Here is a flagrant illustration of the robustness principle, or rather, of a failure to honor it.
I was investigating a bug in Declt where some floating point numbers were printed with exponent markers (e.g.
0.5f0 instead of just
0.5) in the Texinfo file, which broke the parsing of the file by Perl.
Eventually, I found out a double infringement of the robustness principle. First of all, Declt failed to comply with part 1 of the robustness principle: be lenient with the others. The Texinfo file generation routine should have been wrapped into a call to
WITH-STANDARD-IO-SYNTAX and it wasn't. Always do that to be on the safe side. Lesson learnt.
This failure on my part, however, had the interesting consequence of exhibiting what I consider a serious infringement of part 2 of the robustness principle: be strict with yourself. It would have remained unnocited otherwise. The culprit here is not Declt. This time, it's the common-lisp-stat library. Problem: the simple fact of loading this library globally changes the value of
SINGLE-FLOAT (the default) to
DOUBLE-FLOAT. This is bad, and it can break your code in all sorts of nasty ways.

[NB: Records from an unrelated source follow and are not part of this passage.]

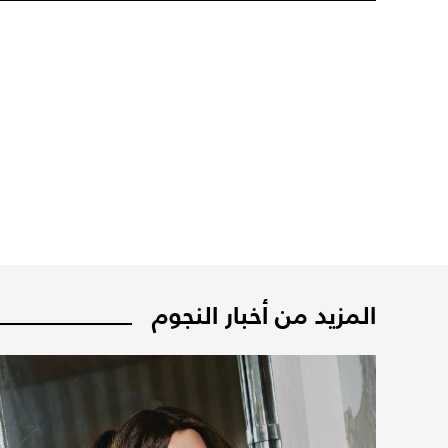
المزيد من أخبار النجوم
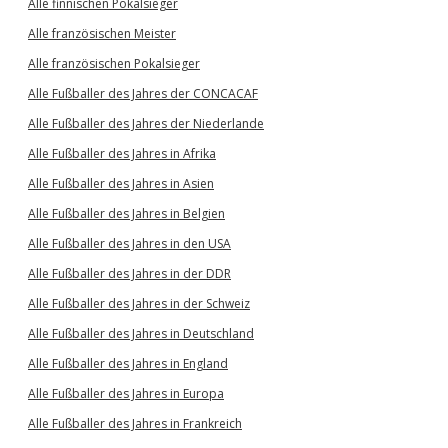
Alle finnischen Pokalsieger
Alle französischen Meister
Alle französischen Pokalsieger
Alle Fußballer des Jahres der CONCACAF
Alle Fußballer des Jahres der Niederlande
Alle Fußballer des Jahres in Afrika
Alle Fußballer des Jahres in Asien
Alle Fußballer des Jahres in Belgien
Alle Fußballer des Jahres in den USA
Alle Fußballer des Jahres in der DDR
Alle Fußballer des Jahres in der Schweiz
Alle Fußballer des Jahres in Deutschland
Alle Fußballer des Jahres in England
Alle Fußballer des Jahres in Europa
Alle Fußballer des Jahres in Frankreich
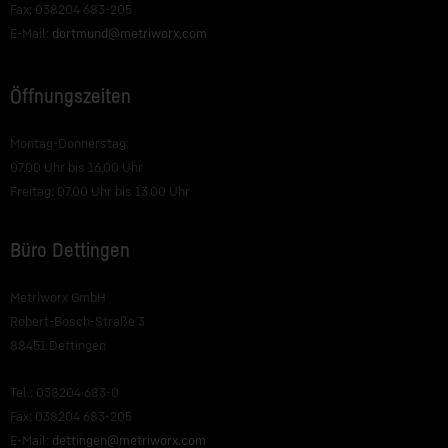
Fax: 038204 683-205
E-Mail:
dortmund@metriworx.com
Öffnungszeiten
Montag-Donnerstag:
07.00 Uhr bis 16.00 Uhr
Freitag: 07.00 Uhr bis 13.00 Uhr
Büro Dettingen
Metriworx GmbH
Robert-Bosch-Straße 3
88451 Dettingen
Tel.: 038204 683-0
Fax: 038204 683-205
E-Mail:
dettingen@metriworx.com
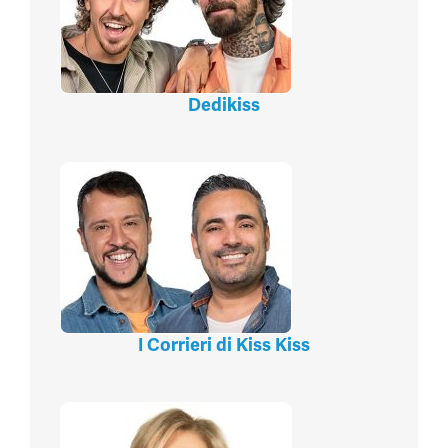
Dedikiss
I Corrieri di Kiss Kiss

*READ-DEFAULT-FLOAT-FORMAT* tells the reader how to read floats when no exponent marker is provided. By default,
0.5 will be read as a
SINGLE-FLOAT. But this variable also influences the printer (out of a concern for printing readably I guess): when printing a float of a different format than the current default, then the appropriate exponent marker is also printed. So here is precisely what happened. Declt had been compiled with some floats (e.g.
0.5) read as
SINGLE-FLOATs. Later on, those floats were supposed to be printed aesthetically as such. But right after loading common-lisp-stat, the default format changed to
DOUBLE-FLOAT and all of a sudden
0.5 started to be printed as
This is bad enough already, but consider that messing with the standard IO syntax globally like this can break your code in all other sorts of even nastier ways. Imagine for instance that common-lisp-stat had been loaded before Declt, and Declt needed to be recompiled. All of a sudden, Declt would be using double floats and the bug would be gone. That is, until the next start of the REPL, after which all floats would be printed like
So granted, my code wasn't robust enough. But please, don't mess with standard IO syntax globally!